8. The image forming apparatus according to claim 2, wherein the controller extracts an AC component whose period corresponds to one rotation of at least one of the rotary support member and the driven rotary member from the rotational fluctuation information, evaluates fluctuation in the travel velocity of the belt by deducting the extracted AC component from the rotational fluctuation information, corrects information about one of the rotational angular displacement and the rotational angular velocity of the rotary support member, and minimizes fluctuation in one of the travel velocity and the travel distance of the belt caused by the belt.

9. The image forming apparatus according to claim 2, wherein the controller performs a first evaluation of the rotational fluctuation information at a predetermined timing.

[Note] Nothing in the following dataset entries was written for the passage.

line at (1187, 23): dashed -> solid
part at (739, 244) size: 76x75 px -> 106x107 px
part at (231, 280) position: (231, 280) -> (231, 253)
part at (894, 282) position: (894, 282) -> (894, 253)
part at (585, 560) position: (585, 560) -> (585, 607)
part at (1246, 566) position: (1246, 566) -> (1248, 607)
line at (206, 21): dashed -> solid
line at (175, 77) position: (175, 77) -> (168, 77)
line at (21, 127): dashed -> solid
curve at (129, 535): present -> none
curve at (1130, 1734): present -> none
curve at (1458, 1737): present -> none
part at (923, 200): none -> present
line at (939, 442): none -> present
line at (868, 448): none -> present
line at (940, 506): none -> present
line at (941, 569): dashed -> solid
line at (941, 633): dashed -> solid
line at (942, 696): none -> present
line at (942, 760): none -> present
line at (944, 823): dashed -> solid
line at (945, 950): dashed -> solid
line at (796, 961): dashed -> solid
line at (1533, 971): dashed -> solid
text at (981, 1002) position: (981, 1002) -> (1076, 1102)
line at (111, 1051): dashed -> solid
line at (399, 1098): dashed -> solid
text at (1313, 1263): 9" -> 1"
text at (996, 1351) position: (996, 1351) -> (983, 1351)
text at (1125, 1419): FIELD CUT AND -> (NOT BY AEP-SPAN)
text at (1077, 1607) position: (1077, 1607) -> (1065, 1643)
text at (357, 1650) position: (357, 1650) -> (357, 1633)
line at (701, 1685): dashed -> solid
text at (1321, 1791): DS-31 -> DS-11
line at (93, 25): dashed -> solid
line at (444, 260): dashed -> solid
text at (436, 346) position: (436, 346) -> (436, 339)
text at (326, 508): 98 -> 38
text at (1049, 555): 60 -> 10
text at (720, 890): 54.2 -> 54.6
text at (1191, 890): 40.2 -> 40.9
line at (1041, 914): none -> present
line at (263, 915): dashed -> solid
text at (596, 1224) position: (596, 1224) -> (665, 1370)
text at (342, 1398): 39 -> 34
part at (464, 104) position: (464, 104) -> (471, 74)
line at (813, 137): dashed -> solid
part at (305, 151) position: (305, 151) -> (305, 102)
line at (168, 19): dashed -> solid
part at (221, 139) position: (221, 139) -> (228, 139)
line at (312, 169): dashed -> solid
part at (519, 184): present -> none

10. The image forming apparatus according to claim 9, wherein, when a difference between the rotational fluctuation information stored in the fluctuation information storage unit and the rotational fluctuation information evaluated at the predetermined timing exceeds a predetermined allowable range, the controller performs a second evaluation of the rotational fluctuation information.

11. The image forming apparatus according to claim 10, wherein, in the second evaluation of the rotational fluctuation information, the controller stores the rotational fluctuation information regarding a time period longer than a time period of the first evaluation of the rotational fluctuation information in the fluctuation information storage unit.

12. The image forming apparatus according to claim 2, wherein the belt is used to transport the recording medium, and the controller evaluates the rotational fluctuation information in a time period when the belt does not transport the recording medium.

13. A belt unit comprising:

a driven rotary member disposed facing at least one of the rotary support members via the belt, configured to rotate with the belt; and

a controller configured to minimize fluctuation in one of a travel velocity and a travel distance of the belt by controlling the travel of the belt based on one of a rotational angular displacement and a rotational angular velocity of each of the rotary support member and the driven rotary member.

14. A method of controlling driving of a belt looped around at least two rotary support members,

the method comprising:

detecting one of a rotational angular displacement and a rotational angular velocity of one of the rotary support members and a driven rotary member disposed facing one of the rotary support members via the belt and configured to rotate with the belt;

evaluating rotational fluctuation information regarding a time period required for the belt to make at least one rotation;

extracting AC components whose periods respectively correspond to one rotation of the rotary support member and the driven rotary member and are different from each other from the rotational fluctuation information;

evaluating a fluctuation component caused by the belt by deducting the Ac components from the rotational fluctuation information; and

minimizing fluctuation in one of a travel velocity and a travel distance of the belt by controlling travel of the belt based on the fluctuation component caused by the belt and the AC components.